Instinct takes over and I launch myself at him, wrapping him in a suffocating hug. I cling to him like if I can physically hold on to him, he can’t leave me. Even if he broke up with me, he’d have to carry me around like a barnacle, stuck to him for the rest of his days. I sag with relief when he hugs me back and presses a series of quick kisses into my hairline.

“Where have you been?” he asks. “I was so worried. You called me fifteen times, didn’t leave a message, and then wouldn’t pick up your phone. I thought there had been some kind of emergency.”

“My phone is dead.” I let go of him and hold up my phone to prove the veracity of my statement.

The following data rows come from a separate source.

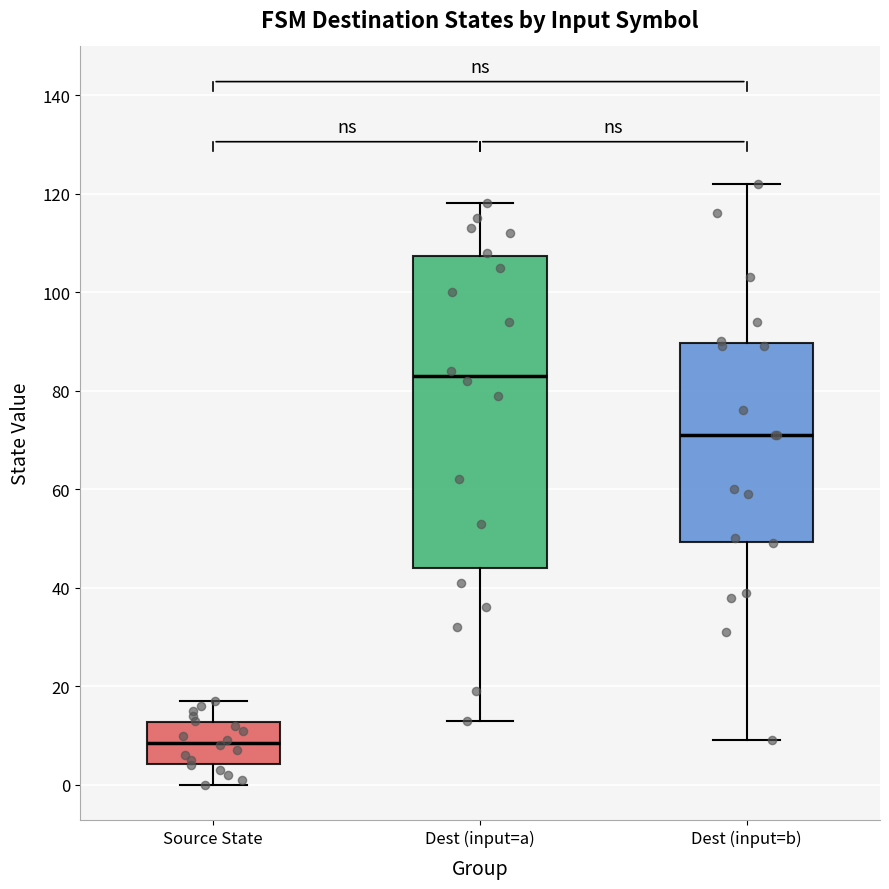

Reading left to right, transcribe this box plot: for each box, give where its median line is, the range the box spans, and where its two whiskers end, as read against the y-axis. The values are not printed on the chart, so give them approximately, as read against the axis.

Source State: median 8, box 4 to 12, whiskers 0 to 18
Dest (input=a): median 84, box 44 to 108, whiskers 14 to 118
Dest (input=b): median 72, box 50 to 90, whiskers 10 to 122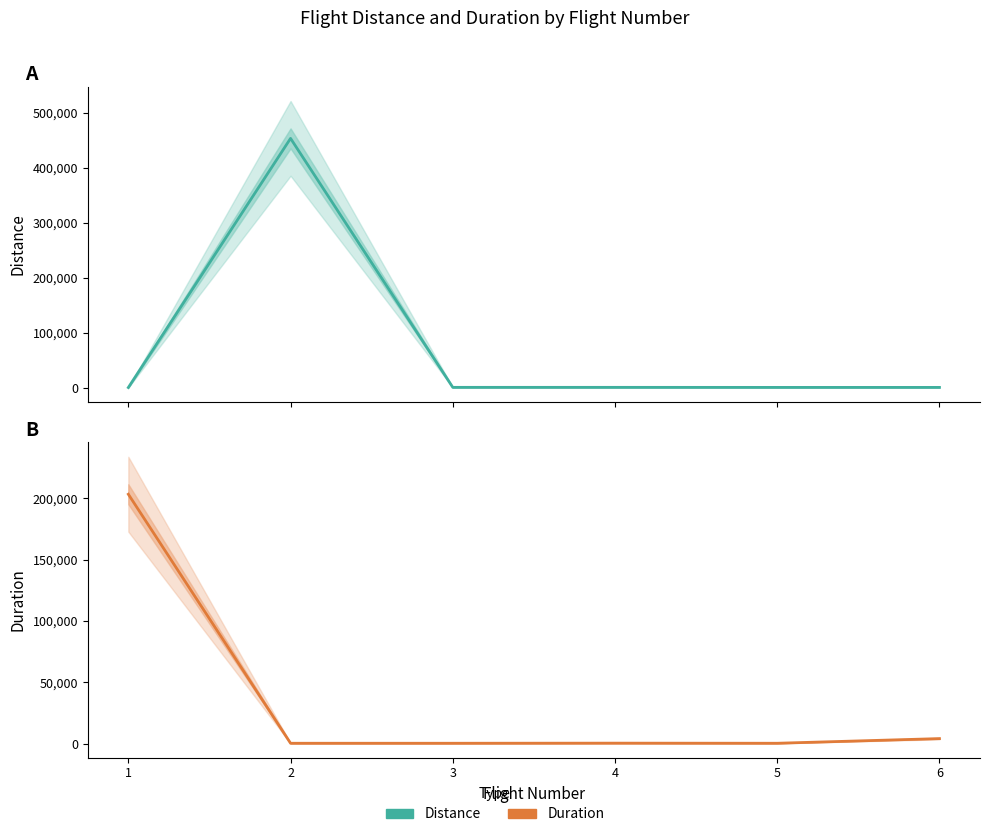

Between 5 and 6, which series saw the biggest shift?

Duration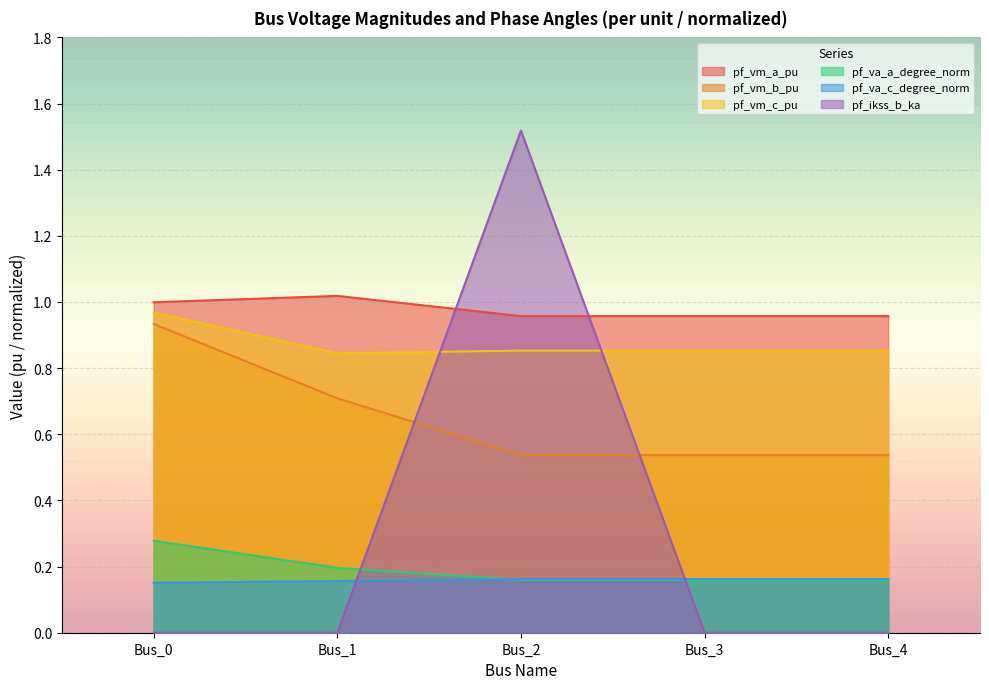

Which series has the largest range (max minus min)?

pf_ikss_b_ka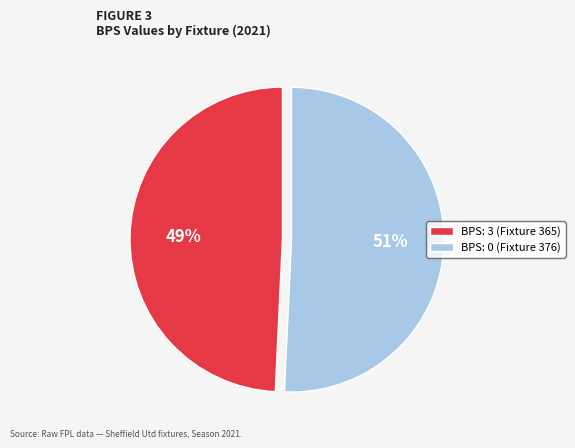

Count the number of slices in the pie.

2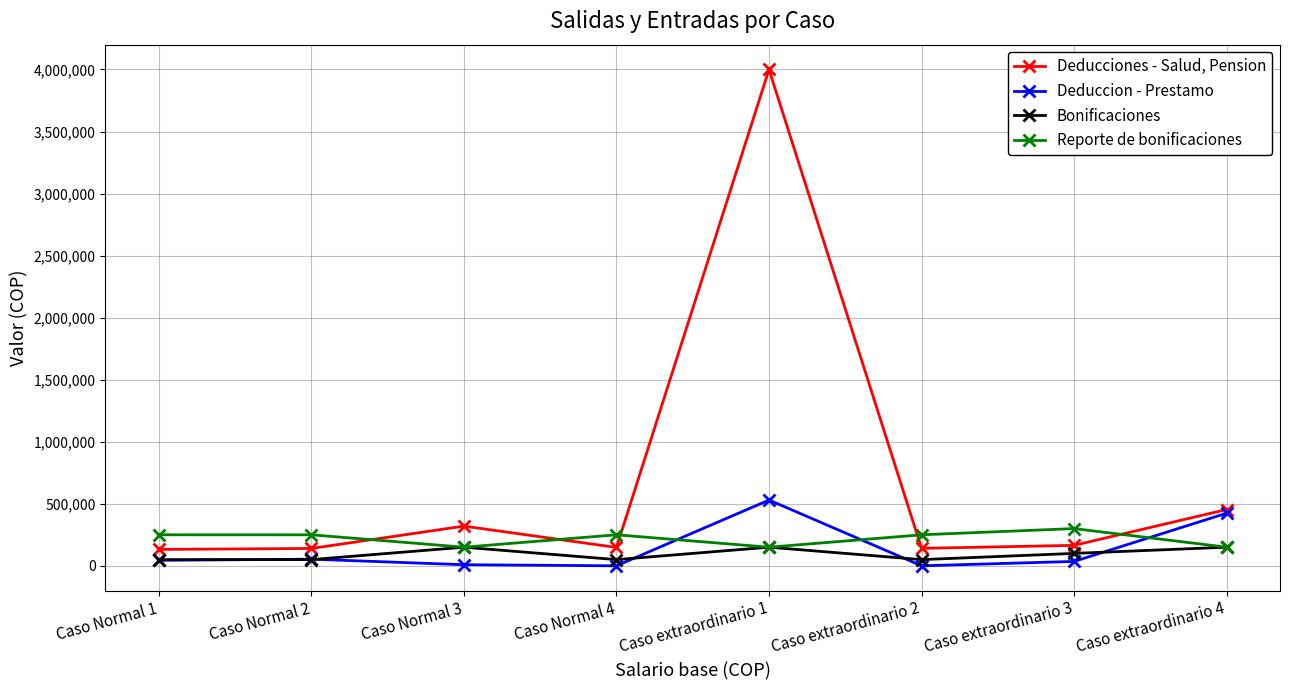

What is the average value of the Deduccion - Prestamo series?

136979.2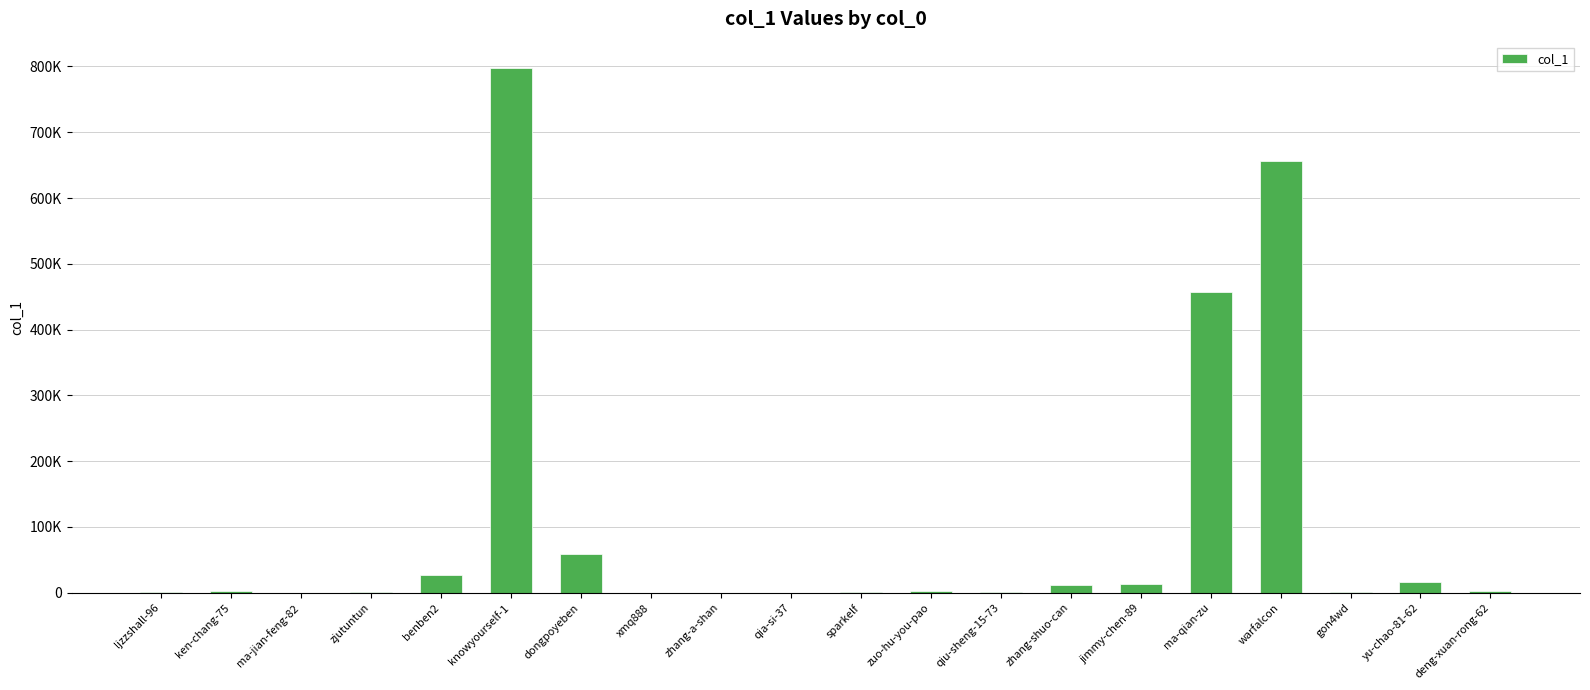

Is it true that the value at zuo-hu-you-pao is 2976?

True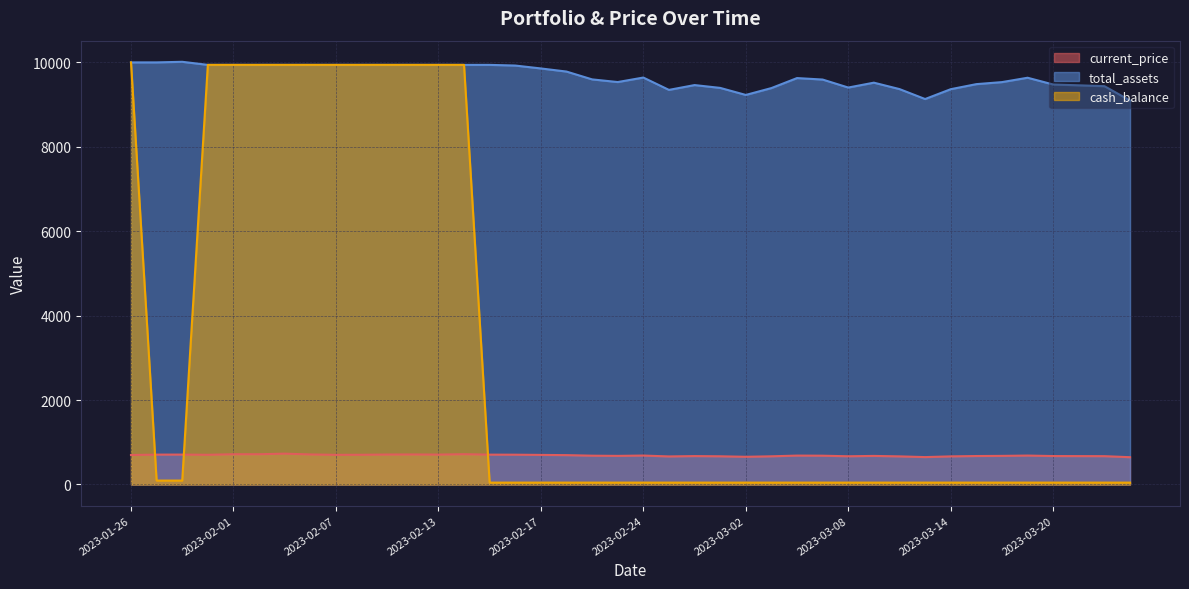

Which category has the highest value in the cash_balance series?

2023-01-26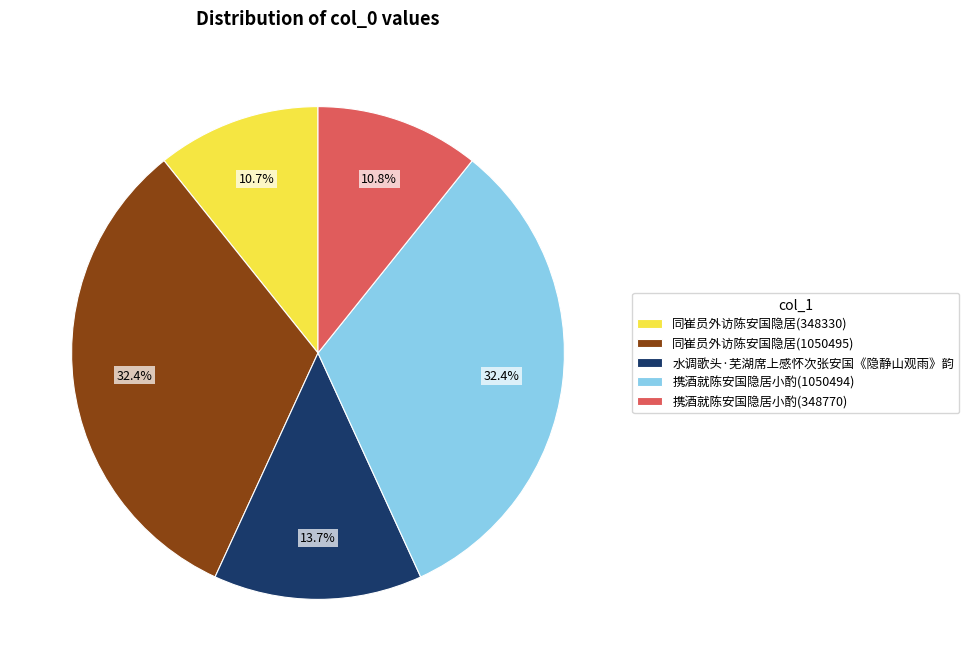

To the nearest percent, what is the difference between the largest and smallest slice percentages?

22%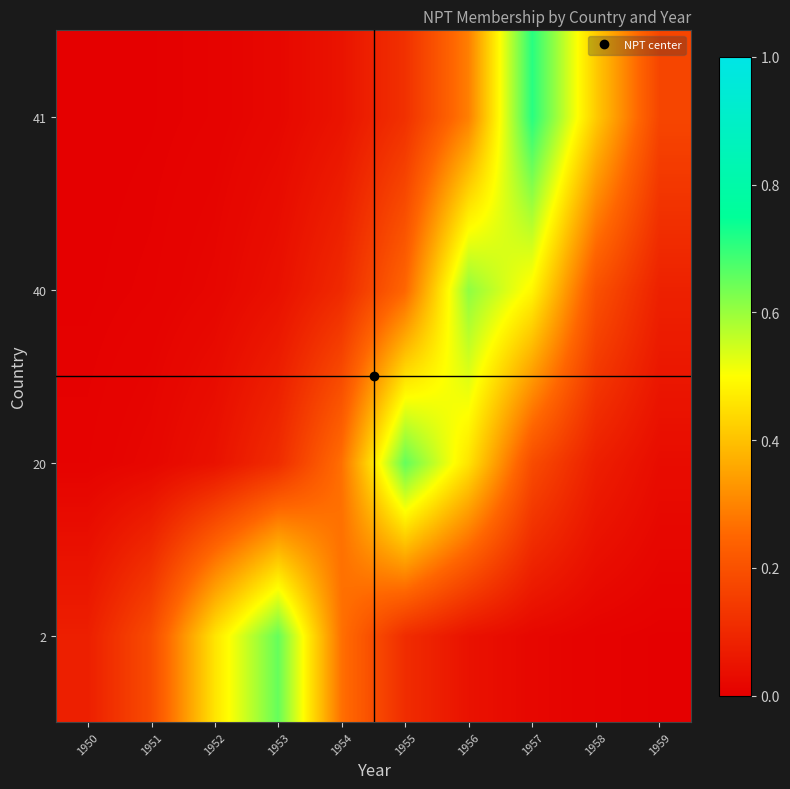

What is the difference between the highest and lowest values at 1953?

0.6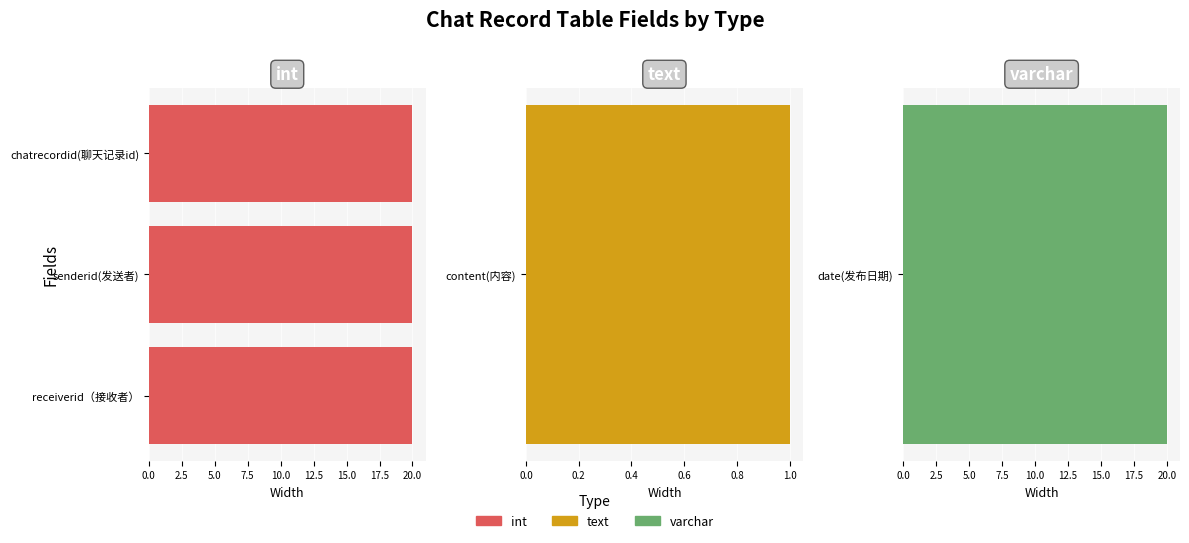

Is the value of content(内容) at date(发布日期) greater than the value of chatrecordid(聊天记录id) at content(内容)?

No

“Are you okay?” His voice is thick with concern.

“I’m fine. Everyone’s fine,” I answer, before remembering that’s not strictly true. “Actually, Priya’s in the hospital—”

“Oh my god! What happened?”

“She fell ice-skating. Broken leg, but she’ll be alright.”

“Is that where you were?”

“I was in Connecticut.”

“Connecticut? Why were you there? I’ve been back since seven thirty. I didn’t see your calls because I fell asleep on the couch.” I suppress the urge to laugh. David was here all this time. He got home before we even left the hospital. Tonight was all a wild goose chase.

“I went to your parents’ house. I needed to see you, in person, to apologize. David, I’m so sorry, I’ve been such an idiot. Not just this morning, for months. And you deserve so much better than me, but I love you and I want to love you better, if you’ll let me. I should have been there today. If spending Christmas with your family is important to you, then it’s important to me, too. I should have realized it sooner, but I promise I’ll be there next year.”

“Hannah,” he starts. Then heaves a big sigh. “I don’t want to be second-best. I don’t want spending Christmas with me to be some consolation prize after Finn leaves and you don’t have a better offer.” He doesn’t sound mad, he sounds sad.

“That’s not . . . ,” I begin, before realizing that’s exactly how it sounds.

All at once the fear that our fight has already gone too far hits me square in the chest. I wonder where the uncrossable line in our relationship is, the one that marks a step too far for his forgiveness. Worse, I wonder if I accidentally wandered past it these last few months without even knowing, blind in the haze of my own stubbornness.

With that realization I forget how to breathe. My breath comes out in quick, jagged pants. David gathers me into his chest. He smooths my hair and makes quiet shushing noises. “Breathe,” he tells me. “It’s okay. You’re okay.”

“I’m not okay, I’m an idiot,” I whine miserably.

He laughs next to my ear.

A laugh is good. People don’t usually laugh during breakups.

I pull away from him and we stand staring at each other in the front hallway. It feels crucial for me to make him understand how serious I am. About him, about us.

“You’re not a consolation prize. Not at all. I realized today that I think I was holding on to Christmas because of Brooke—”

“Brooke? You haven’t spent Christmas with her in years.”

“Exactly. I always thought Brooke abandoned our family. That she bailed as soon as something better came along and put me and our parents in the past. At least, I thought she did. Some new information has come to light there, but I can only handle one apology at a time. The point is, I guess it made me want to not abandon Finn and Theo and Priya and our traditions. I know you don’t get it, but they’re family to me, too.”

He reaches for my hand and weaves our fingers together. He looks down at them as he speaks. “I know they are, and I’m not asking you to give them up. I know how important they are to you. And I love how passionate and loyal you are when it comes to your friends.” He looks at me, his expression open and vulnerable. “I’m just asking you to put me first. Not all the time, but sometimes. It’s not really about Christmas. I don’t care where we spend Christmas. We can spend it in a dive bar or in the desert or on the moon. As long as we’re together.” He squeezes my hand for emphasis, then adds, “Unless we have kids. Then we kind of have to spend Christmas with my family or my mom would flip.”